Address the Root Cause of SAD
Now that we’ve talked a little bit about the seasonal cycles that impact SAD and which doshas are most at risk, you can follow these simple recommendations at the beginning of fall to directly address the root cause of SAD.
- Start each morning by drinking an 8 oz glass of warm water with the juice from half a lemon and 1 tsp of honey. Lemon and honey reduce Kapha and stimulate agni (fire). Agni—found in every cell, tissue and system—monitors what is allowed into our cells and what is carried out as waste. When it is impaired or out of balance, it causes ama to be formed, which can lead to illness, like SAD. This beverage helps to remove excess ama in the gut, allowing mood to become lighter and clearer as Pitta gets rekindled and excess Kapha is moved out of the brain.
- Wake up before 6:00 am. After 6:00 am, Kapha increases in the body and mind. When you wake up during the later morning Kapha hours (6:00–10:00 am), you will have more Kapha in your system. Waking up before these Kapha hours, during the Vata hours of 2:00–6:00 am, helps you feel physically and mentally lighter, which combats depression.
- Reduce heavy Kapha-inducing foods such as dairy, sugar, oil and meat by 50%. Since like increases like, eating heavy Kapha foods during Kapha season—when your digestion is already weak—only increases Kapha. This higher Kapha predisposes you to SAD this time of year.
- Cook with heating spices such as ginger, black pepper and garlic. Opposites are used as medicine in Ayurveda. Since the Kapha dosha is naturally cold, adding heating spices such as ginger, black pepper, cinnamon, cloves and garlic to your foods during Kapha season is the antidote for a Kapha imbalance. Heat melts Kapha and it helps to boost Pitta.
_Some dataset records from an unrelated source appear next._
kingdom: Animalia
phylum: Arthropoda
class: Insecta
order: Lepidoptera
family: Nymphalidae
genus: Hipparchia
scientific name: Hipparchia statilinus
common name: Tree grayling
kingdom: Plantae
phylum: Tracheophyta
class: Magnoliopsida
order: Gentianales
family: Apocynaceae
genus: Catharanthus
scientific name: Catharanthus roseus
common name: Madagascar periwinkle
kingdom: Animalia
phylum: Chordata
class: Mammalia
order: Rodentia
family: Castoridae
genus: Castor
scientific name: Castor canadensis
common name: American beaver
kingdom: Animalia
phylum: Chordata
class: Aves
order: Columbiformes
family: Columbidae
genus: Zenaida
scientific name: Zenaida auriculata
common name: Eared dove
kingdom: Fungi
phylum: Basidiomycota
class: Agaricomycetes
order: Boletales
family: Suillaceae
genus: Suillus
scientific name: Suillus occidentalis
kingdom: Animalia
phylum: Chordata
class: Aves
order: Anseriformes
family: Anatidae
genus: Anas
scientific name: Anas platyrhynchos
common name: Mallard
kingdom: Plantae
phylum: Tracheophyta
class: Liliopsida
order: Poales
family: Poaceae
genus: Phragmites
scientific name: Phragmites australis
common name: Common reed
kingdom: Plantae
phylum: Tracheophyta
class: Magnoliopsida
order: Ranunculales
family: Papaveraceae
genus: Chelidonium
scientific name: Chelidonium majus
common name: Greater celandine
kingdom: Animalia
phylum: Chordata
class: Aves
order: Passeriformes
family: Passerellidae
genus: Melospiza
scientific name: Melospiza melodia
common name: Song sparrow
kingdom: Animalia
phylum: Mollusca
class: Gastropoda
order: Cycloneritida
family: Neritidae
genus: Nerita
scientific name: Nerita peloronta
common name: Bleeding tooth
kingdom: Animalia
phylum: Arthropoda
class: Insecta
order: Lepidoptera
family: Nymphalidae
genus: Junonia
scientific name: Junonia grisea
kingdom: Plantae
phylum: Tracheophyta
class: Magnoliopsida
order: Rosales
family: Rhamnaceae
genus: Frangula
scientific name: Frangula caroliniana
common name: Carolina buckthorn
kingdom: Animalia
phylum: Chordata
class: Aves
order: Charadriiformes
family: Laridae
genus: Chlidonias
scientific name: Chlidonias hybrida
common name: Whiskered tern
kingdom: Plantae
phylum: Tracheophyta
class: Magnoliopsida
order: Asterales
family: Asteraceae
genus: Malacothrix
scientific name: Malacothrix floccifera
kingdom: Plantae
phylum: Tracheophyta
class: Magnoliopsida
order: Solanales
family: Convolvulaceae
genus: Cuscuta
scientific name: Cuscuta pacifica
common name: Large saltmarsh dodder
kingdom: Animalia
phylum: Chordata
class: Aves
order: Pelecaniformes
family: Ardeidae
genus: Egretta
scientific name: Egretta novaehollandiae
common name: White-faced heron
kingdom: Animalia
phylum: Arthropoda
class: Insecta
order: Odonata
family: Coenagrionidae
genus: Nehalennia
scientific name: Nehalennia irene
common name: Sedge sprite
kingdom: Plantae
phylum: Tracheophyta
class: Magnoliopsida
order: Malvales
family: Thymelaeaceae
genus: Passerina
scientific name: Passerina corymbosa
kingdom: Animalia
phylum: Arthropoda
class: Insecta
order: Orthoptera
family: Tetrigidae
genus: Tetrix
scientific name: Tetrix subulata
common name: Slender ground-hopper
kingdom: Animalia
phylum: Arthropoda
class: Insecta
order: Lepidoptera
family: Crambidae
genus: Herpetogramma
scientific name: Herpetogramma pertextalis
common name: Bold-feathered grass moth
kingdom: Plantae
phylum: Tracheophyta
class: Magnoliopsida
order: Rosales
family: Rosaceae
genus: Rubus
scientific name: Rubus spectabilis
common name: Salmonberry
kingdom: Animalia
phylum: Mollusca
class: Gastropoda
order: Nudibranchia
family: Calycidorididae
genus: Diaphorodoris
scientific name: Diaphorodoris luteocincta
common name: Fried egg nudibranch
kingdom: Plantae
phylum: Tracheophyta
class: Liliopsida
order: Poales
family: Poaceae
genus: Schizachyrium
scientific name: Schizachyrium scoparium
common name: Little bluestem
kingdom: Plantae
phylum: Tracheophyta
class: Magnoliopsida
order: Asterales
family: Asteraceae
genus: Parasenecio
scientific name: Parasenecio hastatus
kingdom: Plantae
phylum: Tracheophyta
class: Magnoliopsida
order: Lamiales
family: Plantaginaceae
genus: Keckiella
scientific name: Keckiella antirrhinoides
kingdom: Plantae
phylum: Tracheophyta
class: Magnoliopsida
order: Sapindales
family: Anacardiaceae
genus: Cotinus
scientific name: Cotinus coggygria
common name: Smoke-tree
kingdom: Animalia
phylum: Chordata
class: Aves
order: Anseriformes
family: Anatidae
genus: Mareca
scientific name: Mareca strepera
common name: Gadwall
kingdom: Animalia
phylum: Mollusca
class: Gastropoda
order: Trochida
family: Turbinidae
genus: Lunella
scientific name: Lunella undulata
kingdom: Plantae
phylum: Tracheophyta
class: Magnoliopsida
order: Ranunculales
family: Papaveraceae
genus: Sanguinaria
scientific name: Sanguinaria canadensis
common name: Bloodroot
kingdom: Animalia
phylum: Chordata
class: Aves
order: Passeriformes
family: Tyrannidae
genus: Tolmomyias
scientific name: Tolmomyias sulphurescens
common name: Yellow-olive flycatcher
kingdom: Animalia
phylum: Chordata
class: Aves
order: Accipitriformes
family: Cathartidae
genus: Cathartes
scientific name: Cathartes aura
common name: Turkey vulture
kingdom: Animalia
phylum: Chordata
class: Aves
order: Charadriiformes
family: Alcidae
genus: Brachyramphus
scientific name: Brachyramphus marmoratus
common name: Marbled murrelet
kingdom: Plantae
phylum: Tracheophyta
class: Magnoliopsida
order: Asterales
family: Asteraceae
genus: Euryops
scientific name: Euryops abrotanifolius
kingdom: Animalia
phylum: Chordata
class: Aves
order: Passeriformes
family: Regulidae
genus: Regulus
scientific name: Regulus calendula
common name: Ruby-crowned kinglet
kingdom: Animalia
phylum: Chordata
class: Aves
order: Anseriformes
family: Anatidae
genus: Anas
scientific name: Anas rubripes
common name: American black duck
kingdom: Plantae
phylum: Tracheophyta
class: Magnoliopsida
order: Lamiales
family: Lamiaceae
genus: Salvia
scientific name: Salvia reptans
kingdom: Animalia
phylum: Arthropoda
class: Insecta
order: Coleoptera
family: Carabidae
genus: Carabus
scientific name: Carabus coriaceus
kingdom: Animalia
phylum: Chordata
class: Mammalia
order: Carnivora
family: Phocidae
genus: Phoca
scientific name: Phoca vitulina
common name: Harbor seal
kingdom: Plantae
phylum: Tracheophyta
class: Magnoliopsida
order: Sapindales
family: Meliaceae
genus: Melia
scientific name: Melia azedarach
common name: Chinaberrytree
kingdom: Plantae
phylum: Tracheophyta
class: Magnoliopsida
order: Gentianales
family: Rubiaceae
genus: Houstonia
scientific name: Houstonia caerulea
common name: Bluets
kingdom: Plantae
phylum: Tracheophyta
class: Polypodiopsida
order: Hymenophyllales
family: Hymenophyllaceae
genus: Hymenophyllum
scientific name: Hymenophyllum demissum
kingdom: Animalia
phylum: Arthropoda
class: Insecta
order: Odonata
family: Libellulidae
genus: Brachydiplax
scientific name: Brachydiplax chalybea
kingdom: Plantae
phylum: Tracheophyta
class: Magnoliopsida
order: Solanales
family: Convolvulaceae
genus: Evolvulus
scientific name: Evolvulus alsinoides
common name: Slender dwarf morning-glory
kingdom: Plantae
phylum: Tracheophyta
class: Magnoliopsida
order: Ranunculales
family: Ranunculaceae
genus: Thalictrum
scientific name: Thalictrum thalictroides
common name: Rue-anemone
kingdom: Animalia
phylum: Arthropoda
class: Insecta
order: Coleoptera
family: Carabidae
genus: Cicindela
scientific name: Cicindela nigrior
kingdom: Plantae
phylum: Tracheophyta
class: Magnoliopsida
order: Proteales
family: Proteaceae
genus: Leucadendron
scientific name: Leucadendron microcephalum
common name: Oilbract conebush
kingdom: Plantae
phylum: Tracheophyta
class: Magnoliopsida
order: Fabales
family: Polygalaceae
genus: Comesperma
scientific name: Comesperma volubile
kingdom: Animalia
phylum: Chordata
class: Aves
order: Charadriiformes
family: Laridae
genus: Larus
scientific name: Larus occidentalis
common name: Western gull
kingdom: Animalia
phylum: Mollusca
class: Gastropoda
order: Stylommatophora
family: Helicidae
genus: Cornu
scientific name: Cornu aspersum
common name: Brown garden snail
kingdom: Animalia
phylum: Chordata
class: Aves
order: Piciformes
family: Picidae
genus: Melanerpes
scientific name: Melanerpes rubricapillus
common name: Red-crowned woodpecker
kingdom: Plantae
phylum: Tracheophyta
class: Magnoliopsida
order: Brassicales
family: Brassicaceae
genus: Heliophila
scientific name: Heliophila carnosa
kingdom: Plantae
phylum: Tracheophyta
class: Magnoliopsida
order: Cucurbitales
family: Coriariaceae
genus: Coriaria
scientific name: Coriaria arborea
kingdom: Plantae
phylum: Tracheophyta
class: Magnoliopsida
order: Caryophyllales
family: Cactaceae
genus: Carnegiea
- Light a candle each evening around 6:00 pm at the beginning of the evening Kapha hours (6:00–10:00 pm) and meditate for a few moments while looking at the light. Diwali is a celebration that occurs each year in India during the transition between fall and winter. This is a time of year that is recognized to have greater darkness—both within us and in the environment as the days get shorter. The symbol of the Diwali celebration is a lit oil lamp, which represents the light of wisdom. Families light lamps in their homes and temples during Diwali to acknowledge the transition of this time of the year and the importance of our inner light as the ultimate antidote for all darkness. By lighting a candle or oil lamp at 6:00 pm and meditating on igniting your inner light, you invite inner wisdom to burn through the darkness of depression. You can light one candle for yourself, one candle for someone in need and one candle for someone you are having difficulty with. This is a very powerful practice that my family and I do year-round, with special focus during the fall and winter.
Seeds of Wisdom
One of the great blessings of Ayurveda is the knowledge of the doshas and how they manifest in ourselves and in the seasons; this makes life more predictable. Once we understand our seasonal susceptibilities, conditions like SAD do not have to overtake us. We can organize our seasonal routine to combat the underlying causes of SAD before they germinate. It’s like having a GPS system for our body and mind that informs us of the turns before we have to take them.
Avoiding a future problem before it arises helps us be more self-empowered and makes each step we take towards our health more efficient. Instead of feeling like we’re always behind the eight-ball, wondering why we feel tired, depressed, anxious or frustrated, we can predict what potential pitfall each season may hold for us and avert the danger before we ever face it.
This is a proactive way to live life, and it gives us the energy and stamina to plant the seeds for a more prosperous, healthy and happier tomorrow. What we once saw as a future danger becomes transformed into a future opportunity to honor our body and mind, because the power to recognize and address it beforehand lies in our very own hands.